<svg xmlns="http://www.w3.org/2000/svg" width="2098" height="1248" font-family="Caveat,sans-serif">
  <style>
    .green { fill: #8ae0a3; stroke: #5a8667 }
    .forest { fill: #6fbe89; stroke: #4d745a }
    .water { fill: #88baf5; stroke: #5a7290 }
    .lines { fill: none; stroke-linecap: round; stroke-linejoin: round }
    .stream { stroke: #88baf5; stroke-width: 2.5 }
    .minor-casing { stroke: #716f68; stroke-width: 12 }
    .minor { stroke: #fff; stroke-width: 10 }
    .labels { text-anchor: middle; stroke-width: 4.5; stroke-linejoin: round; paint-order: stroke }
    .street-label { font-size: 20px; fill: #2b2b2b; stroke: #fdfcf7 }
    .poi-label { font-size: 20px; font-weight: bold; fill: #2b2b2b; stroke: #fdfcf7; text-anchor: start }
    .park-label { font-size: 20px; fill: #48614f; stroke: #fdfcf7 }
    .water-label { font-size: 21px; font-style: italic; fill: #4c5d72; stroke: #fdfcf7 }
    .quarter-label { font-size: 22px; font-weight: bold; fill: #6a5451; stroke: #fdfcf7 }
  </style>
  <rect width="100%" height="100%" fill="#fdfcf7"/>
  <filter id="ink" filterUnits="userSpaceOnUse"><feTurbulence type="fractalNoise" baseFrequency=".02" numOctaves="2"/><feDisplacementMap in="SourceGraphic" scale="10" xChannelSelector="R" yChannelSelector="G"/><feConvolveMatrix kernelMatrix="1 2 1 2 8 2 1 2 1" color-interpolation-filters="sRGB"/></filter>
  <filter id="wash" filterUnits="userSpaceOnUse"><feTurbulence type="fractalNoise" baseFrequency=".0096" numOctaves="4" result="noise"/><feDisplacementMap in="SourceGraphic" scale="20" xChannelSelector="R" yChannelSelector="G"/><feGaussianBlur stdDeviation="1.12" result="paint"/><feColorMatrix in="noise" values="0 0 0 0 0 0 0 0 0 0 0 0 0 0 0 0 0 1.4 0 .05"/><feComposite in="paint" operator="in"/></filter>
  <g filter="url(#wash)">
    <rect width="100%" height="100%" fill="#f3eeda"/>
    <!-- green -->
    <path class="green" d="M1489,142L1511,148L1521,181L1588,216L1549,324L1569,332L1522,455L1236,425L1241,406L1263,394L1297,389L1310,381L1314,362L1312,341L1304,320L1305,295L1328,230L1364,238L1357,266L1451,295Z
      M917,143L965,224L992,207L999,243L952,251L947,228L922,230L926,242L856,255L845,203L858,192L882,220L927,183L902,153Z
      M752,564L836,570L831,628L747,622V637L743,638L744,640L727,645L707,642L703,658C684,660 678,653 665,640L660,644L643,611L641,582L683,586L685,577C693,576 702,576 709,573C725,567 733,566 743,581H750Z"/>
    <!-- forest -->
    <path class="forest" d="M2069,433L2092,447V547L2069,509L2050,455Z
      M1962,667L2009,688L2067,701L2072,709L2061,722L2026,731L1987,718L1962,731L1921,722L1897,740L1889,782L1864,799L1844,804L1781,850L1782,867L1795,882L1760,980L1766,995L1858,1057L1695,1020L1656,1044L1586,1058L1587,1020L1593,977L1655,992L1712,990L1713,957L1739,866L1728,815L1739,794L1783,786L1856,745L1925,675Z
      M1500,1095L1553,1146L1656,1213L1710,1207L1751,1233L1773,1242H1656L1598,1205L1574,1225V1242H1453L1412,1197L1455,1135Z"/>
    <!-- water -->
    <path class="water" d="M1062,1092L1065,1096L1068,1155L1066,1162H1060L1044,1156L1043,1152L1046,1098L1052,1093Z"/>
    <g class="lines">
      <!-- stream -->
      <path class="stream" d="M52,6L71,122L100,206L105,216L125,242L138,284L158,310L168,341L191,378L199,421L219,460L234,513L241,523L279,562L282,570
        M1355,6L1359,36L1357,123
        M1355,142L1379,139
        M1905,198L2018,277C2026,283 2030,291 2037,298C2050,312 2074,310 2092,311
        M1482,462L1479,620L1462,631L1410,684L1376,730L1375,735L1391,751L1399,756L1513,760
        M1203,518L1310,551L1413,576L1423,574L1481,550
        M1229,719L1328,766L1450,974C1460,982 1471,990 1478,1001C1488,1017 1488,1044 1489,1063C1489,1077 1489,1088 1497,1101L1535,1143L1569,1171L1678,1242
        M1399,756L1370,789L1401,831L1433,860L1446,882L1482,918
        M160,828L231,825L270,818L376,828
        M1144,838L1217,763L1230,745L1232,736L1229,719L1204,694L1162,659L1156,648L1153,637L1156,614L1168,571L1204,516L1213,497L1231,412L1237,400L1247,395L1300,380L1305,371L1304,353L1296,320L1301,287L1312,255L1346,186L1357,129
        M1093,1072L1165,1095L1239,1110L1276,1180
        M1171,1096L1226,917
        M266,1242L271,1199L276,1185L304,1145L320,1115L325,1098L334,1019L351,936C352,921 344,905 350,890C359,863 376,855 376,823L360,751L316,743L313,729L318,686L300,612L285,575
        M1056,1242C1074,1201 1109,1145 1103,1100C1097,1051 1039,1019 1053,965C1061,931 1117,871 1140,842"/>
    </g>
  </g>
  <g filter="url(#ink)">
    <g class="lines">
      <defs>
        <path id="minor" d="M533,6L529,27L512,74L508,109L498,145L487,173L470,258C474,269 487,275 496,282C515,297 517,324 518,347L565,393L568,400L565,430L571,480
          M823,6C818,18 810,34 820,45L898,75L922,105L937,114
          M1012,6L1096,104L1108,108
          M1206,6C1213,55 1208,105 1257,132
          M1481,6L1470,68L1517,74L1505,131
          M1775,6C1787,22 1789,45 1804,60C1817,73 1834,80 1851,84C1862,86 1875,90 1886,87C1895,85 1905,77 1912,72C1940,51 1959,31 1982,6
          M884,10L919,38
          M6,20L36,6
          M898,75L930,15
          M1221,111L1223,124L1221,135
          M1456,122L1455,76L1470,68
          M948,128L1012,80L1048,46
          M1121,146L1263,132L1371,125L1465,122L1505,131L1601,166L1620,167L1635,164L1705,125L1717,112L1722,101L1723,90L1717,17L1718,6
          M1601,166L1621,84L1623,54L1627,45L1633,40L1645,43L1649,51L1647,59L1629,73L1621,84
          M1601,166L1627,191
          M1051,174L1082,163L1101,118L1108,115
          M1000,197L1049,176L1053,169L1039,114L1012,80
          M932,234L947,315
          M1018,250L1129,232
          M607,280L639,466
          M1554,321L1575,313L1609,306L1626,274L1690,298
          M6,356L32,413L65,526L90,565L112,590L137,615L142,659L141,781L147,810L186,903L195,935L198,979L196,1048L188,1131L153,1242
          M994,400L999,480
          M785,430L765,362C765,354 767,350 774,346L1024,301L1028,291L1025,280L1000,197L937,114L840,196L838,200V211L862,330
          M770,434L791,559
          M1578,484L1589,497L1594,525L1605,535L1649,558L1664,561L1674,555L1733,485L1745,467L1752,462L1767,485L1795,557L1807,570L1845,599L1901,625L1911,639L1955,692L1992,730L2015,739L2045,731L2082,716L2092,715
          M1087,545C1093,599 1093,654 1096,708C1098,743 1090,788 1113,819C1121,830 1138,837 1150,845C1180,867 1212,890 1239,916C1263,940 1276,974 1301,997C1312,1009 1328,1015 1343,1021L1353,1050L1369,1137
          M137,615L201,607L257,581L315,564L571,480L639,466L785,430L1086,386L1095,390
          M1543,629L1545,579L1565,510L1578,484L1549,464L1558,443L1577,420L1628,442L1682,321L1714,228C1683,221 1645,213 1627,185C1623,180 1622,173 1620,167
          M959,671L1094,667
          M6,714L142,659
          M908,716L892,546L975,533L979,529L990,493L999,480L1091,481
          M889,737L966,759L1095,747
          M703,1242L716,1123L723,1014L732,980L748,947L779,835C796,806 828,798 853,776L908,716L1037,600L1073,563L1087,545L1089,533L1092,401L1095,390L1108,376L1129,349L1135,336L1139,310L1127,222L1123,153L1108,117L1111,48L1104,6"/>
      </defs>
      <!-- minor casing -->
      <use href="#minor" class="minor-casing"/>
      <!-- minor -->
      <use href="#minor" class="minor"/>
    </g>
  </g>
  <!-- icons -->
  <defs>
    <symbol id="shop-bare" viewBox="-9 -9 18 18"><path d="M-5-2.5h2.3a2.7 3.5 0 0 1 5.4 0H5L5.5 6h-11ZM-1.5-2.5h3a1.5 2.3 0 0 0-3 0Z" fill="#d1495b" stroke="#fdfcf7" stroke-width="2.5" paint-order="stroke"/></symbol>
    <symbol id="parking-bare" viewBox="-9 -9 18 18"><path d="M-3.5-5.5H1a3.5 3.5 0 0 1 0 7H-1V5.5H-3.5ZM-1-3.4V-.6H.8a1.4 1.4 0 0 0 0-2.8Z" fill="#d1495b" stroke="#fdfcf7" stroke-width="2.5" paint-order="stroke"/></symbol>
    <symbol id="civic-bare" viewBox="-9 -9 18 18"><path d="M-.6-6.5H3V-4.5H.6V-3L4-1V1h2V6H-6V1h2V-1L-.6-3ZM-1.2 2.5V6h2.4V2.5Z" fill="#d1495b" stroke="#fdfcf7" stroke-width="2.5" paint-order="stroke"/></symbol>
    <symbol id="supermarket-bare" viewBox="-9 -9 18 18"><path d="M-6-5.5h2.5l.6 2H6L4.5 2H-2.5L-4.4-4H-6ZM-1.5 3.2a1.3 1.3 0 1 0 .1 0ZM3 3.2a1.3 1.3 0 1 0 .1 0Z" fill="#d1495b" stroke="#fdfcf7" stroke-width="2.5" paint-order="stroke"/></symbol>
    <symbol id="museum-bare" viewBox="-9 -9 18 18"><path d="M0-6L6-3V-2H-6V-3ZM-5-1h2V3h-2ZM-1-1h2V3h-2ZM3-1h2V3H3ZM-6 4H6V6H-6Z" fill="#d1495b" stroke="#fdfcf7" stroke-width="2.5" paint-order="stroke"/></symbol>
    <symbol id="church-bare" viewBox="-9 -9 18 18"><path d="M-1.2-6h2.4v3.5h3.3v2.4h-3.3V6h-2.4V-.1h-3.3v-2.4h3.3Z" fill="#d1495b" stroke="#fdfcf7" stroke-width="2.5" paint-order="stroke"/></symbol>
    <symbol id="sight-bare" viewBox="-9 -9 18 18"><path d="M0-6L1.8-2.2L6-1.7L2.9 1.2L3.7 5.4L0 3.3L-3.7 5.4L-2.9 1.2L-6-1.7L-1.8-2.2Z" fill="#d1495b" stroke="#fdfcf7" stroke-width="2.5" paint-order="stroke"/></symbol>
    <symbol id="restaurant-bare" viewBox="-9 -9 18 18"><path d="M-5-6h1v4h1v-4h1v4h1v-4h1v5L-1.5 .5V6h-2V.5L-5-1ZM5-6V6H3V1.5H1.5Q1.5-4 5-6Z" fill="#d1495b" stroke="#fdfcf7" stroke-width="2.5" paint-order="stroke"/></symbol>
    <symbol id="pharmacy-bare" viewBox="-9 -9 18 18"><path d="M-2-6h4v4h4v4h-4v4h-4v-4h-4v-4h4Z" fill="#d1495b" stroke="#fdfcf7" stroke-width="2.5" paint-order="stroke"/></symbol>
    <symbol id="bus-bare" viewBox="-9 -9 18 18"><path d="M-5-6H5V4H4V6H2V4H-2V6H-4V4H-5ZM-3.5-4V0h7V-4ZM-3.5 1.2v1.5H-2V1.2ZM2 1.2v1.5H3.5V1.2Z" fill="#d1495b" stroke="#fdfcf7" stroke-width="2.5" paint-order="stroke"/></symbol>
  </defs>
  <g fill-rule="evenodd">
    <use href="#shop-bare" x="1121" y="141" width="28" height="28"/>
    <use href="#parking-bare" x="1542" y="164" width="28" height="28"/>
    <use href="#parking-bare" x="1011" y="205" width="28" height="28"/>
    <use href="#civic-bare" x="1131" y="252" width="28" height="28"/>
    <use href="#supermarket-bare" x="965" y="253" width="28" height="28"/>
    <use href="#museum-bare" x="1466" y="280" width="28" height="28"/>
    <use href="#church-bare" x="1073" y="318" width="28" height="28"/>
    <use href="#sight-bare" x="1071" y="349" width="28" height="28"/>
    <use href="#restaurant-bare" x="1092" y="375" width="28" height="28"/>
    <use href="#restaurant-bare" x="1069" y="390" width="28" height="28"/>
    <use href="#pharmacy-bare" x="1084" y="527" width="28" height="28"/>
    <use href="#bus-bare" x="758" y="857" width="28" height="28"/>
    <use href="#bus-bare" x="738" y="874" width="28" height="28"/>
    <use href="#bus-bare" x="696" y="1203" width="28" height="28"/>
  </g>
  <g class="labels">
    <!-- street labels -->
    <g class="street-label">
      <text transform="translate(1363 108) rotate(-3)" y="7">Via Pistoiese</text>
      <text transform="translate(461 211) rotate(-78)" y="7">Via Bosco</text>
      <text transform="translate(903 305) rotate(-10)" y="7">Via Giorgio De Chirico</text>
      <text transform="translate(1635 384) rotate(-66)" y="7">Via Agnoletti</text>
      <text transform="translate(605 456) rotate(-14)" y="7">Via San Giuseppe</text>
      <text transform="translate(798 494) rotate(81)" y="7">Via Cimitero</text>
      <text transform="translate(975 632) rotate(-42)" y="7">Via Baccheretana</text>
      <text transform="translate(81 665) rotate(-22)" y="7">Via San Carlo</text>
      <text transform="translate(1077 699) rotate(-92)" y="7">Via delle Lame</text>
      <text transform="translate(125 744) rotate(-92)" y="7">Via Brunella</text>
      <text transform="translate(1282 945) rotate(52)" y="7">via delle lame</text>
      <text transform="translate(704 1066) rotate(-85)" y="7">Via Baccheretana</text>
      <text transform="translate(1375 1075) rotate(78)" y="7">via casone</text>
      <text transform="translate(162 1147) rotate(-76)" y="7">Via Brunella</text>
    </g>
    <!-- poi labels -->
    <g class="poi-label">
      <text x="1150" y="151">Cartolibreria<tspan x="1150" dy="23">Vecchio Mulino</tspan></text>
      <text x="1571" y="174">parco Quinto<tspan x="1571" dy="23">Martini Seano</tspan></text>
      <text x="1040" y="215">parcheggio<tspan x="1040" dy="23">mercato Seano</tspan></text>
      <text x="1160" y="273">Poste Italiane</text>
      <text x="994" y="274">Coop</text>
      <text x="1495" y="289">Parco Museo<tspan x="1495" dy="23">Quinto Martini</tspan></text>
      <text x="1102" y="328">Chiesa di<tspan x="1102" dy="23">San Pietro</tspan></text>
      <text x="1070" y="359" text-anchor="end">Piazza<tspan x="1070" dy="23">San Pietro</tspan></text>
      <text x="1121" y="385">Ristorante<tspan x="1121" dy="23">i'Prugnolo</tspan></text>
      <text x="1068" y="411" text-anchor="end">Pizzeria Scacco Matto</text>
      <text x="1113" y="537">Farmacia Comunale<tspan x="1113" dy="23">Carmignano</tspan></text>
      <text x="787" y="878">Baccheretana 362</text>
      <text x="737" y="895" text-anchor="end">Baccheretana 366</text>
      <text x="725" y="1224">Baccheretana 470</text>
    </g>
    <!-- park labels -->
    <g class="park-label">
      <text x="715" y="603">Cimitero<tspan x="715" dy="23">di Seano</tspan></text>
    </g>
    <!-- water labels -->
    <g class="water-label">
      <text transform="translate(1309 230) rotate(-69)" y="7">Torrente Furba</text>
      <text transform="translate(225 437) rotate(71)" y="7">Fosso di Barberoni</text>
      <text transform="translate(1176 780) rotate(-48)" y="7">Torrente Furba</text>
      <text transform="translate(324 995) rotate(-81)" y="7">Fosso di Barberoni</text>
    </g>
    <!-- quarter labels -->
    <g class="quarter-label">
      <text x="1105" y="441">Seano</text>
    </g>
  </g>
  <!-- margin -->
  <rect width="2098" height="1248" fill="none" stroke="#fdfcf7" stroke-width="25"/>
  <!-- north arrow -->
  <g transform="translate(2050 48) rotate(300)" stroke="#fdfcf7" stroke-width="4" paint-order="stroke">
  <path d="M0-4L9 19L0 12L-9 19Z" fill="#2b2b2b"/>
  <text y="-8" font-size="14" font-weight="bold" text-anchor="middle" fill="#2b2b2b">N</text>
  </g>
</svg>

____

> Exercise description
Report each line of the material above where the word "yChannelSelector" appears.

> Result of the exercise
  <filter id="ink" filterUnits="userSpaceOnUse"><feTurbulence type="fractalNoise" baseFrequency=".02" numOctaves="2"/><feDisplacementMap in="SourceGraphic" scale="10" xChannelSelector="R" yChannelSelector="G"/><feConvolveMatrix kernelMatrix="1 2 1 2 8 2 1 2 1" color-interpolation-filters="sRGB"/></filter>
  <filter id="wash" filterUnits="userSpaceOnUse"><feTurbulence type="fractalNoise" baseFrequency=".0096" numOctaves="4" result="noise"/><feDisplacementMap in="SourceGraphic" scale="20" xChannelSelector="R" yChannelSelector="G"/><feGaussianBlur stdDeviation="1.12" result="paint"/><feColorMatrix in="noise" values="0 0 0 0 0 0 0 0 0 0 0 0 0 0 0 0 0 1.4 0 .05"/><feComposite in="paint" operator="in"/></filter>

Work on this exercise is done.